◆ **Activity**
The range runs from the line containing "ring dip: (1005, 640)" through the last line of the material below; retype it exactly, leaving out the pictures.
------------------------------------------------------------
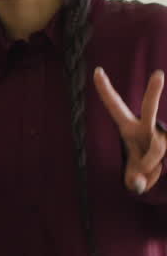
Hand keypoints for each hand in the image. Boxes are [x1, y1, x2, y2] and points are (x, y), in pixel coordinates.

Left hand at [94, 66, 166, 193]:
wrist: (158, 171)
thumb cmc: (139, 168)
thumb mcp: (130, 177)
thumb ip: (132, 180)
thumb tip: (138, 184)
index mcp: (128, 127)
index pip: (114, 106)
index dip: (105, 89)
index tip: (96, 71)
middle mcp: (146, 126)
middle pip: (150, 109)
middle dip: (154, 91)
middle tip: (159, 74)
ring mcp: (162, 133)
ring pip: (157, 148)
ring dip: (149, 167)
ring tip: (145, 171)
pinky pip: (163, 158)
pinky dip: (155, 174)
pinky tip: (156, 173)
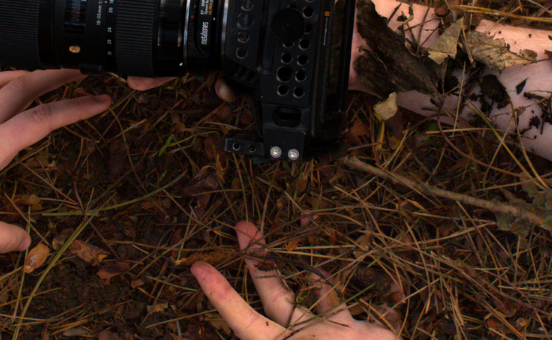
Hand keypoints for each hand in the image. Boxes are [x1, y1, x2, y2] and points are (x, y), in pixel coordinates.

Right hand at [129, 0, 380, 99]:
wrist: (365, 43)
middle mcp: (250, 9)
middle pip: (202, 5)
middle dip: (173, 7)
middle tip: (152, 9)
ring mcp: (253, 41)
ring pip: (209, 46)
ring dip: (186, 57)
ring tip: (169, 61)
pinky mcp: (260, 70)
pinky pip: (234, 80)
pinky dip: (226, 85)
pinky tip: (224, 86)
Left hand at [191, 221, 396, 339]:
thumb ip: (298, 330)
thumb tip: (299, 306)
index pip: (243, 321)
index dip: (221, 295)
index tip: (197, 269)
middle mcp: (299, 338)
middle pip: (271, 293)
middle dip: (256, 259)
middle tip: (242, 225)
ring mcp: (326, 333)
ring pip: (304, 288)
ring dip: (297, 258)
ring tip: (294, 224)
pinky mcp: (354, 330)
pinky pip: (336, 299)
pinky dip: (330, 279)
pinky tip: (321, 259)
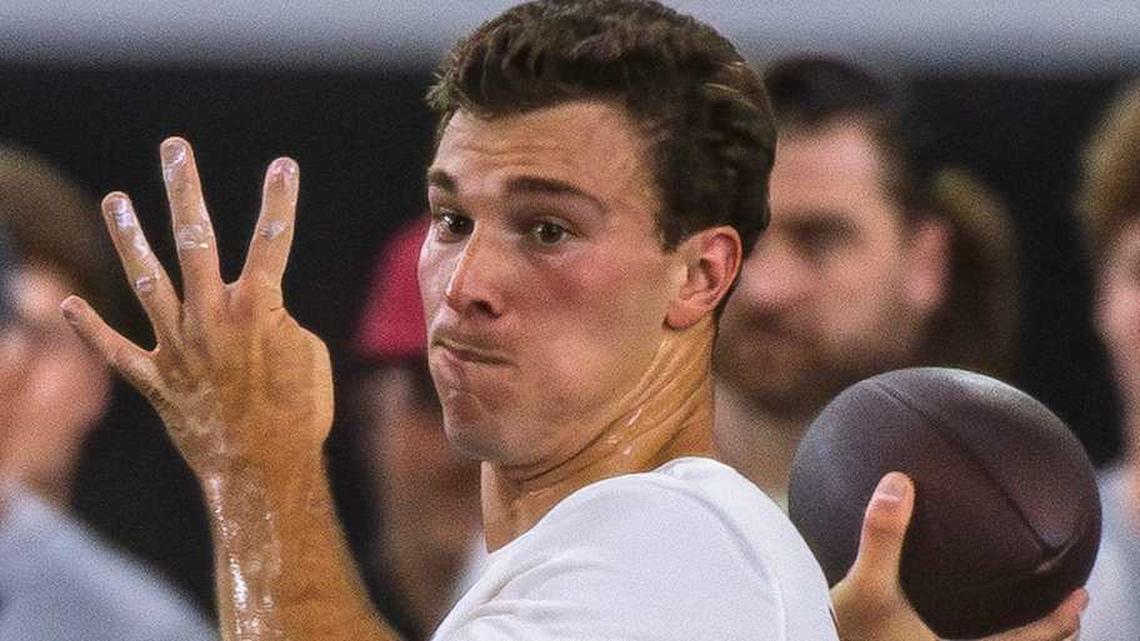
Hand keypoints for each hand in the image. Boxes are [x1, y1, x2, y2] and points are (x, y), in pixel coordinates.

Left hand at [61, 137, 332, 479]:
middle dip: (185, 190)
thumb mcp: (307, 355)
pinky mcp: (156, 381)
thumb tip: (254, 313)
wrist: (264, 470)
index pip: (272, 243)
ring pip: (146, 281)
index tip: (283, 165)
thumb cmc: (299, 413)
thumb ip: (276, 321)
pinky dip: (91, 330)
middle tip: (174, 149)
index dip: (280, 201)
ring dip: (129, 238)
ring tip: (115, 200)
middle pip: (195, 241)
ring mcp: (178, 347)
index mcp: (257, 309)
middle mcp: (210, 318)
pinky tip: (69, 304)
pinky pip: (117, 351)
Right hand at [831, 472, 1086, 640]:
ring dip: (1005, 640)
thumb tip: (898, 480)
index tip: (1081, 596)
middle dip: (1043, 637)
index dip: (1057, 622)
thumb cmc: (845, 635)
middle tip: (1062, 611)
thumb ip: (884, 536)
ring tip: (1010, 615)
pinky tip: (937, 612)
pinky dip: (964, 633)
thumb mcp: (865, 588)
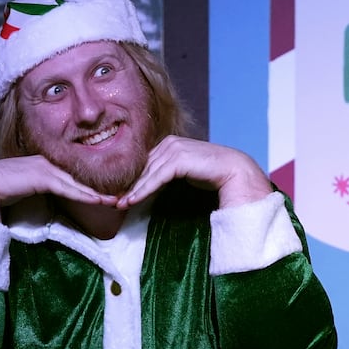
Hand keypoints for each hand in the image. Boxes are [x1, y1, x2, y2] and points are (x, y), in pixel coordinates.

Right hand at [0, 157, 114, 221]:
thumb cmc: (2, 195)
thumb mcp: (31, 195)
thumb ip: (46, 197)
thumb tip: (59, 209)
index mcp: (45, 167)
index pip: (73, 177)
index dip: (92, 186)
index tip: (110, 196)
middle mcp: (45, 164)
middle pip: (79, 177)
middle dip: (100, 188)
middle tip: (122, 197)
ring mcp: (41, 168)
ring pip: (75, 182)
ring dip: (96, 193)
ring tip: (115, 201)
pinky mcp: (37, 175)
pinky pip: (65, 186)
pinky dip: (82, 194)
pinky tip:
------------------------------------------------------------
◆ **Task output**
ring dip: (1005, 640)
thumb tip: (898, 480)
index tip: (1081, 596)
middle dip: (1043, 637)
index dip: (1057, 622)
thumb cmc: (845, 635)
middle tip: (1062, 611)
thumb ip: (884, 536)
ring tip: (1010, 615)
pinky tip: (937, 612)
pinky dip: (964, 633)
thumb mcp: (865, 588)
Hand keypoints for each hand in the image. Boxes are [x1, y1, x2, y2] and points are (x, y), in pixel coordinates.

Right hand at [0, 157, 114, 221]:
thumb cmc: (2, 195)
thumb mcp: (31, 195)
thumb ip: (46, 197)
thumb tip: (59, 209)
index mcp: (45, 167)
index pip: (73, 177)
index dip: (92, 186)
index tip: (110, 196)
middle mcp: (45, 164)
middle pip: (79, 177)
middle dip: (100, 188)
middle tip: (122, 197)
ring mcp: (41, 168)
ring pip: (75, 182)
ring dip: (96, 193)
ring tip: (115, 201)
pinky mcp: (37, 175)
pinky pip: (65, 186)
pinky dip: (82, 194)
pinky tip:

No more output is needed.